# Текстовый блок

___

Для того чтобы портрет родился как высокий жанр в искусстве, он должен родиться в самой жизни, в реальной действительности как содержательный духовный мир, выраженный в телесной яви. Художник не может выдумать человека, он должен его увидеть. В искусстве портрета больше, чем в каком-либо ином, величайшим художником является сама жизнь.
Ян Эйк, Рогир ван дер Вейден, Мемлинг и показали нам созревание, восхождение человеческой души накануне рождения Монтеня, как фигуры в порталах готических соборов показывают восхождение души накануне появления нидерландских мастеров. «Опыты» Монтеня объясняют работы нидерландских художников точно так же, как эти работы объясняют «Опыты» Монтеня. Нет ничего более увлекательного, чем чувствовать, углубляясь в портреты, как растет, меняется, развивается, усложняется человеческая душа. И нет ничего более волнующего, чем узнавание себя в веках.

___

# Условия упражнения
- A) Кто, согласно тексту о портрете, является величайшим художником в искусстве портрета?
- B) Продолжите текст о портрете, начав сразу после его последнего предложения.

# Фрагмент данных

___

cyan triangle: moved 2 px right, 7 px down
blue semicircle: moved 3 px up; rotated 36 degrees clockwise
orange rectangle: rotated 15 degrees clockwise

___

# Ответы по заданиям
- A) Сама жизнь.

- B)
Я упомянул выше мельком о рембрандтовских лицах на одной из створок Гентского алтаря. Чем объяснить «Рембрандта» за двести лет до его реального появления? Наверное, эти лица были увидены в самой действительности и запечатлены в живописи. И наверное, в душах самих художников нарождалось новое понимание духовности, красоты человека. Новое понимание «тайны личности».
Наивно думать, что эта тайна существовала при Ян Эйке и Рогире ван дер Вейдене и нет ее сейчас, в наши дни. Великое искусство и учит ВИДЕТЬ.
Сегодняшнюю и завтрашнюю духовность.
Письмо пятое
ОТПЛЫТИЕ
Картины Ватто при углубленном рассматривании тончайше в нас лепят особое, странное состояние души, передать которое лично я берусь лишь с помощью стихов Блока. Почему именно Блока? Это, наверное, необъяснимое, как необъяснимо и колдовство искусства… Конечно, можно попытаться это оправдать явственной родственностью тщательно отобранных текстов поэта образам и настроениям картин художника.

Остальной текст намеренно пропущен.